Document extract:
TACC Open Hackathon 2024

Some notes for organizing our efforts

!!! Need at least three people for every day

Agenda (all times CST)

Tues Oct 8 10 AM – 11:30 AM online
- Meet with mentor
Tues Oct 15 9 AM – 5 PM online
- Cluster intro
- Introductory team presentations
- Work with mentor
Tues Oct 22 – Thurs Oct 24 9 AM – 5 PM hybrid
- Work on code with mentor

Our Goals

Primary

Improve MPI scaling for Parthenon applications with many separately enrolled fields

Baseline input for fine_advection in https://github.com/parthenon-hpc-lab/parthenon/pull/1103:

# ========================================================================================
#  (C) (or copyright) 2020-2024. Triad National Security, LLC. All rights reserved.
#
#  This program was produced under U.S. Government contract 89233218CNA000001 for Los
#  Alamos National Laboratory (LANL), which is operated by Triad National Security, LLC
#  for the U.S. Department of Energy/National Nuclear Security Administration. All rights
#  in the program are reserved by Triad National Security, LLC, and the U.S. Department
#  of Energy/National Nuclear Security Administration. The Government is granted for
#  itself and others acting on its behalf a nonexclusive, paid-up, irrevocable worldwide
#  license in this material to reproduce, prepare derivative works, distribute copies to
#  the public, perform publicly and display publicly, and to permit others to do so.

Page-level text extractions

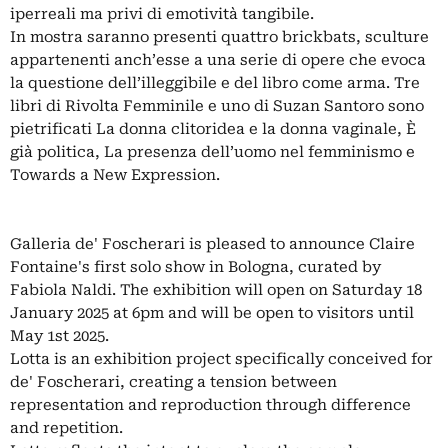
iperreali ma privi di emotività tangibile.
In mostra saranno presenti quattro brickbats, sculture
appartenenti anch’esse a una serie di opere che evoca
la questione dell’illeggibile e del libro come arma. Tre
libri di Rivolta Femminile e uno di Suzan Santoro sono
pietrificati La donna clitoridea e la donna vaginale, È
già politica, La presenza dell’uomo nel femminismo e
Towards a New Expression.
Galleria de' Foscherari is pleased to announce Claire
Fontaine's first solo show in Bologna, curated by
Fabiola Naldi. The exhibition will open on Saturday 18
January 2025 at 6pm and will be open to visitors until
May 1st 2025.
Lotta is an exhibition project specifically conceived for
de' Foscherari, creating a tension between
representation and reproduction through difference
and repetition.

Problem A:
Summarize the hackathon notes in two sentences.
Problem B:
In the hackathon notes, what hours are given for the October 8 meeting with the mentor?
Problem C:
Return the passage of the hackathon notes from "Baseline input for" up to and including "All rights reserved.".
The entries have no role in what follows.

Expected answer A:
The hackathon notes give the agenda for the TACC Open Hackathon 2024, with online sessions on October 8 and October 15 and hybrid sessions from October 22 through October 24, and they stress that at least three people are needed every day. The primary goal is to improve MPI scaling for Parthenon applications with many separately enrolled fields.

Expected answer B:
It runs from 10 AM to 11:30 AM CST and is held online.

Expected answer C:
Baseline input for fine_advection in https://github.com/parthenon-hpc-lab/parthenon/pull/1103:

# ========================================================================================
#  (C) (or copyright) 2020-2024. Triad National Security, LLC. All rights reserved.